═════ Provided text

Question

Compute the directional derivative of the function f(x,y) = 4xy + 3y^2 at the point P(3,-4) in the direction of the vector <-3,-1>.

Answer 1

fisrt find the gradient of\[f(x,y)=4xy+3y^2\]

Answer 2

can u do it?

Answer 3

No. It's new to me, can't figure out the right way to think of it.

Answer 4

but you need to lnow how to find gradient, without this u cant solve it

Answer 5

ok i can solve it for u ,do u know partial derivatives?

Answer 6

Not really getting the hang of it. Is it this?
x partial = 4y
y partial = 4x + 6y

Answer 7

yes so the gradient will be
\[\nabla f(x)=4y \hat{i}+(4x+6y) \hat{j}\]

Answer 8

so, plug in -3 and -1 for i and j?

Answer 9

no now plug 3,-4 for x and y

Answer 10

what u get ?

══════════
═════ Data section

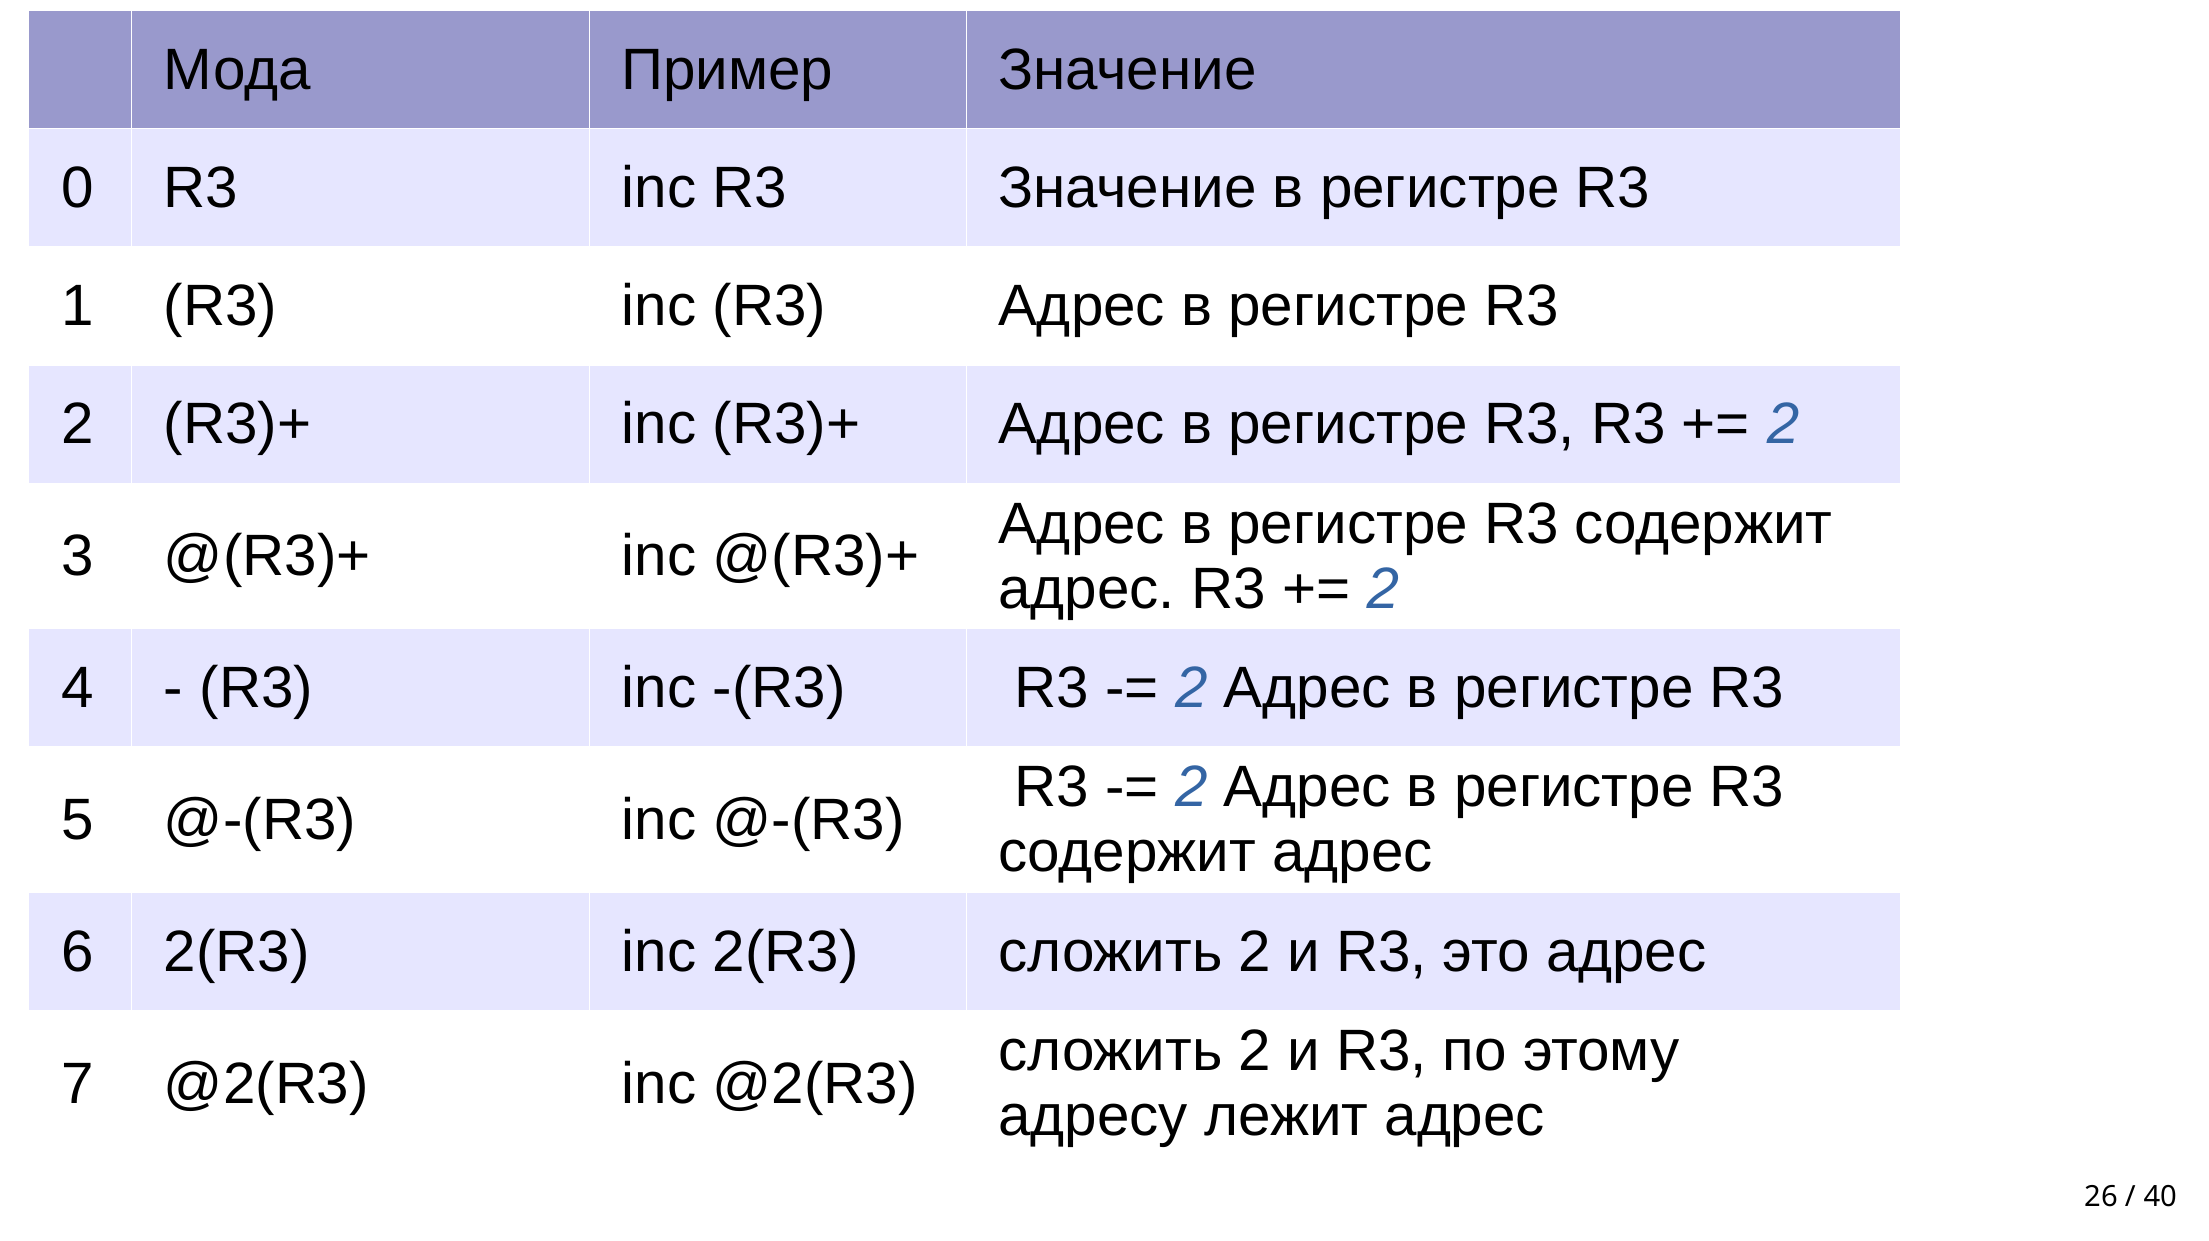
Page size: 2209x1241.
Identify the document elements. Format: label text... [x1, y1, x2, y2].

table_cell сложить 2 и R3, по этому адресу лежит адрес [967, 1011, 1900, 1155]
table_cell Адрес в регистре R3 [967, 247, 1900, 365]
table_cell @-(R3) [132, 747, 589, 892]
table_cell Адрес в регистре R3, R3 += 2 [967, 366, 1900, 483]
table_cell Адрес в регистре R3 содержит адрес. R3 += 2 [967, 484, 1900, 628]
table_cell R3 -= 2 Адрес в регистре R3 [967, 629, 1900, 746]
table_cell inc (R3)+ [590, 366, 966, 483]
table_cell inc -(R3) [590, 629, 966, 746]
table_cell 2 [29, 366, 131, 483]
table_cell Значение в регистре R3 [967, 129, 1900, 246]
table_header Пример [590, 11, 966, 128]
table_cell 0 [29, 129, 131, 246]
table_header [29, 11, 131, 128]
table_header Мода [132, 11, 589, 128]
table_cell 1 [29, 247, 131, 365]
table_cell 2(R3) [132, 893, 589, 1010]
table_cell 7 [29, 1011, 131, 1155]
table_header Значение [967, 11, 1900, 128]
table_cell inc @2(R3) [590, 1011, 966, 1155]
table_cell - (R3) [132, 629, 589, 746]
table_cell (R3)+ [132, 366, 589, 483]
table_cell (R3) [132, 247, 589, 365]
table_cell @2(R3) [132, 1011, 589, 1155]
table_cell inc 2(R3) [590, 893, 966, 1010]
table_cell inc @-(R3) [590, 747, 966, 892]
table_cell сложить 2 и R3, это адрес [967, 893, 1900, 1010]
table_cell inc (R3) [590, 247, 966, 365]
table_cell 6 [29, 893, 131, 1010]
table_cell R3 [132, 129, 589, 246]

══════════

Problem description
Rewrite the directional derivative thread from "can u do it?" up to and including "know partial derivatives?", with "gradient" changed to "gradient vector".

Task answer
can u do it?

Answer 3

No. It's new to me, can't figure out the right way to think of it.

Answer 4

but you need to lnow how to find gradient vector, without this u cant solve it

Answer 5

ok i can solve it for u ,do u know partial derivatives?